In the eyes of its diehards, the Republican Party will go a long way tomorrow toward nominating a candidate who has betrayed its principles.
On the far right's list of infamy, McCain is reviled for damaging free speech and the First Amendment for trying to curb the power of money in elections, harming free enterprise by advocating a patient's bill of rights and the importation of lower-priced socialized medications from Canada and, worst of all, refusing to crack down on illegal immigrants who might sneak across our unfenced borders for another 9/11 attack.
The tide of bile against John McCain is so high that right-wing realists are piling last-minute sandbags on the ideological dikes to avert a GOP Katrina.

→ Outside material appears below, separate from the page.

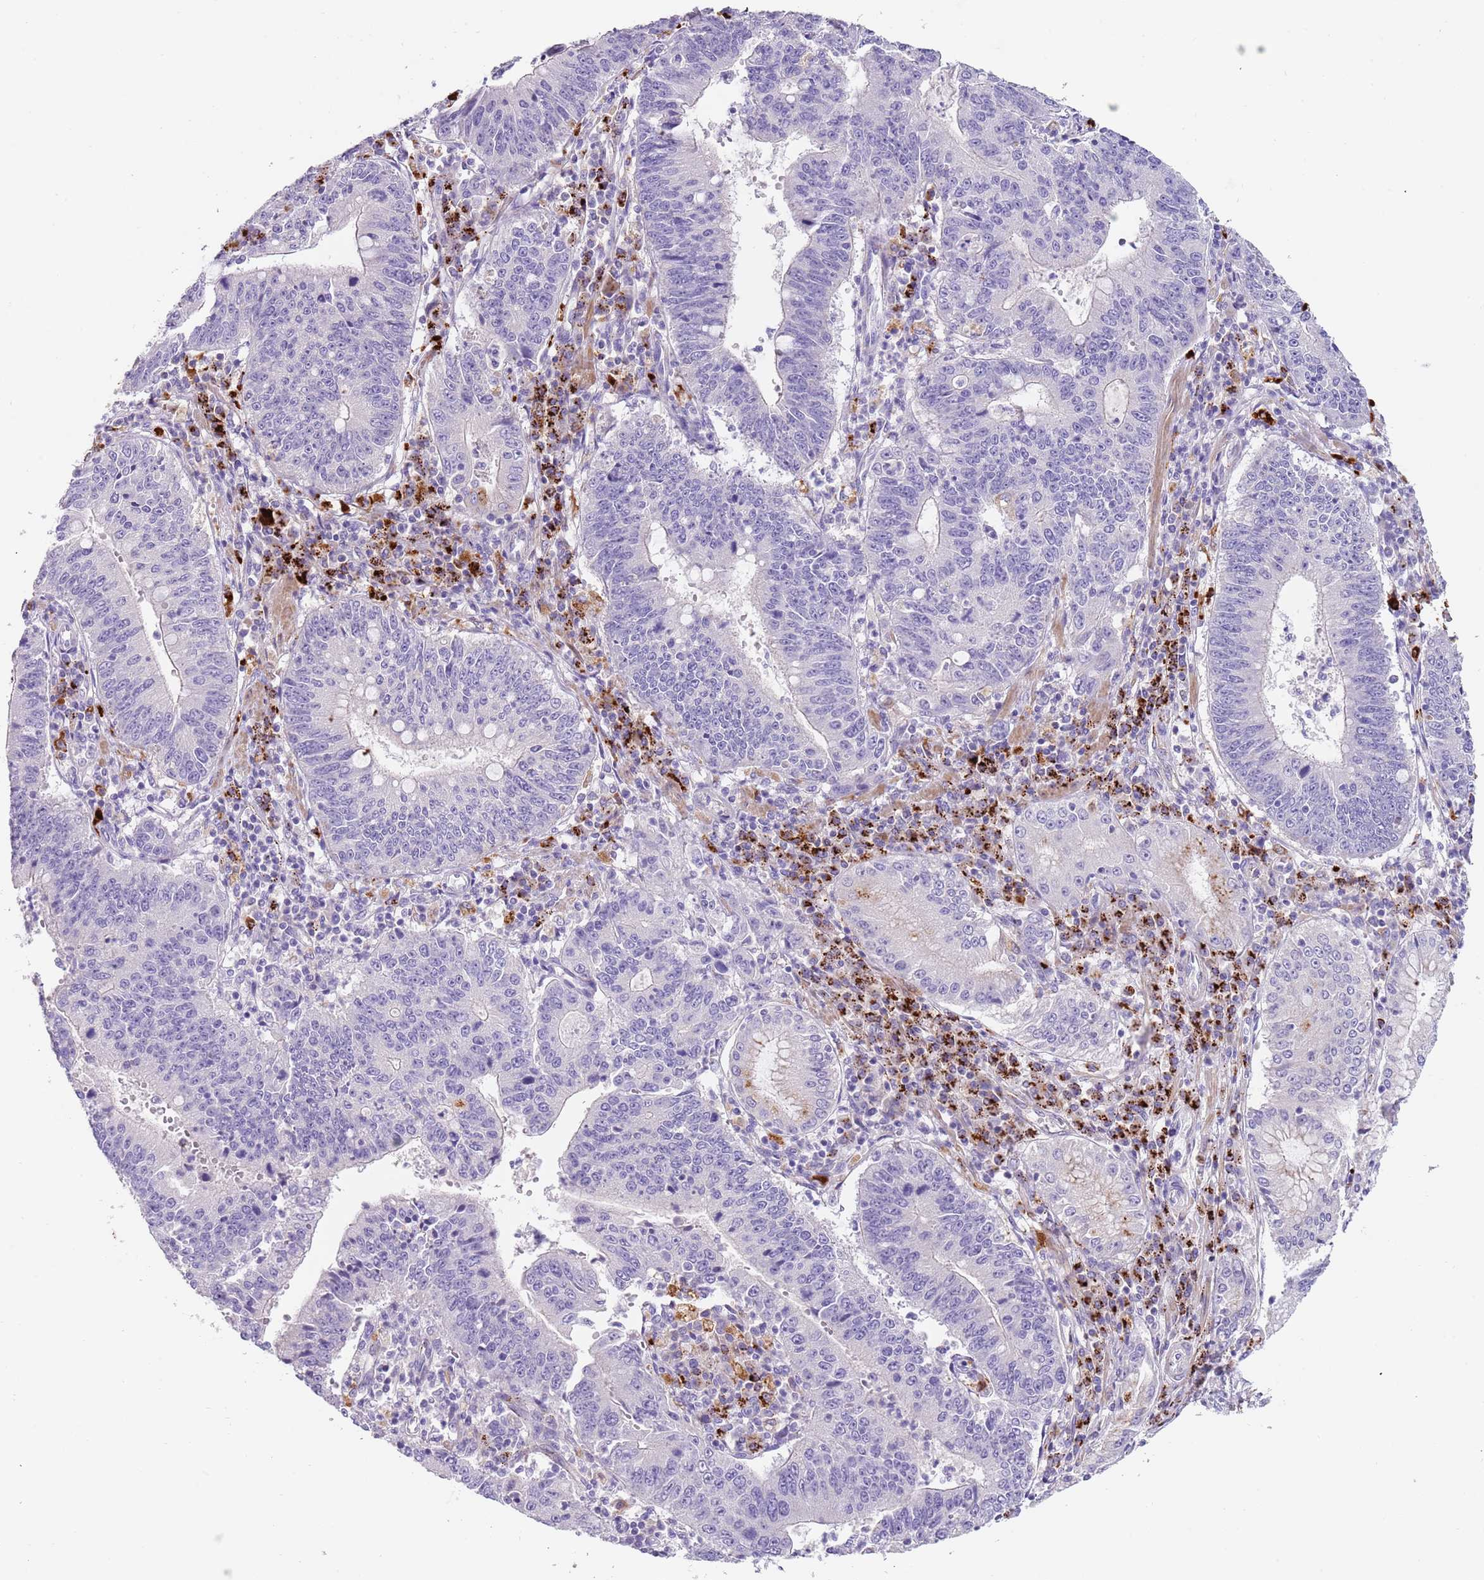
{"staining": {"intensity": "negative", "quantity": "none", "location": "none"}, "tissue": "stomach cancer", "cell_type": "Tumor cells", "image_type": "cancer", "snomed": [{"axis": "morphology", "description": "Adenocarcinoma, NOS"}, {"axis": "topography", "description": "Stomach"}], "caption": "The IHC histopathology image has no significant staining in tumor cells of stomach adenocarcinoma tissue.", "gene": "LRRN3", "patient": {"sex": "male", "age": 59}}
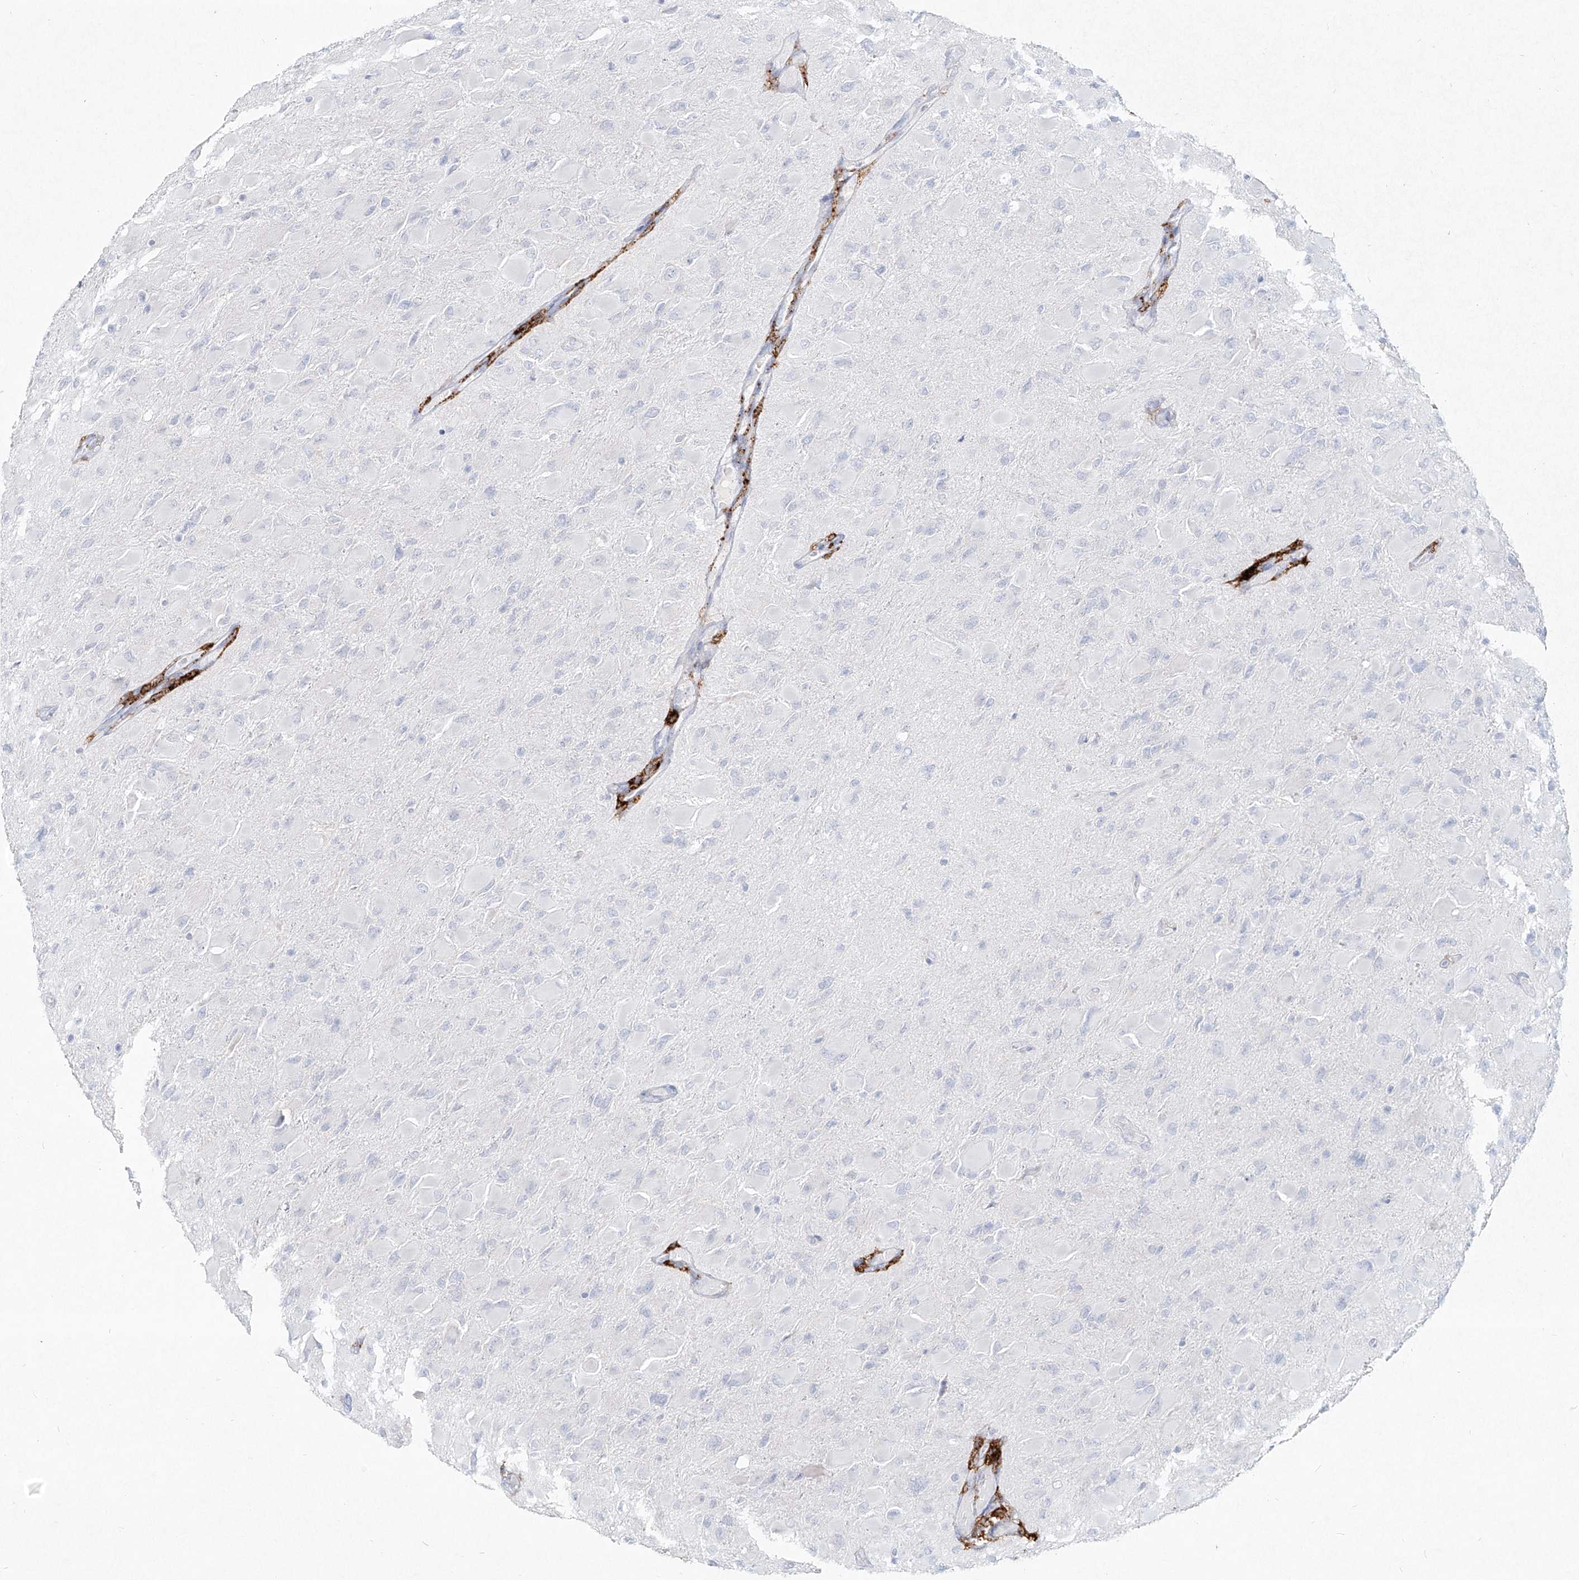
{"staining": {"intensity": "negative", "quantity": "none", "location": "none"}, "tissue": "glioma", "cell_type": "Tumor cells", "image_type": "cancer", "snomed": [{"axis": "morphology", "description": "Glioma, malignant, High grade"}, {"axis": "topography", "description": "Cerebral cortex"}], "caption": "Human glioma stained for a protein using immunohistochemistry (IHC) exhibits no expression in tumor cells.", "gene": "CD209", "patient": {"sex": "female", "age": 36}}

In the Boston Globe, Jeff Jacoby argues that "the immaculate conservative leader for whom so many on the right yearn to vote is a fantasy. Conservatives who say that McCain is no Ronald Reagan are right, but Mitt Romney is no Ronald Reagan either. Neither is Mike Huckabee. And neither was the real--as opposed to the mythic--Ronald Reagan.
"The conservative case against McCain is clear enough...But this year, the conservative case for McCain is vastly more compelling."
The New York Times' new sage William Kristol urges far-right colleagues to overcome their "disgruntlement and dyspepsia" and not to "treat 2008 as a throwaway election."
Fellow senators, too, are having a hard time swallowing the idea of McCain as their standard bearer, the Washington Post reports, warning that "his tirades suggest a temperament unfit for the Oval Office."
McCain's offenses against collegiality, to an outside observer, seem motivated by outrage at blatant corruption, but we may not be attuned to the nuances of legislative free enterprise.
Tomorrow will be a test for all his detractors. Will they choose a chance to win in November with the treacherous McCain or go down in honor with malleable Mitt Romney?
Let's hope for Romney. I would hate to see Ann Coulter have to pull her support for Hillary.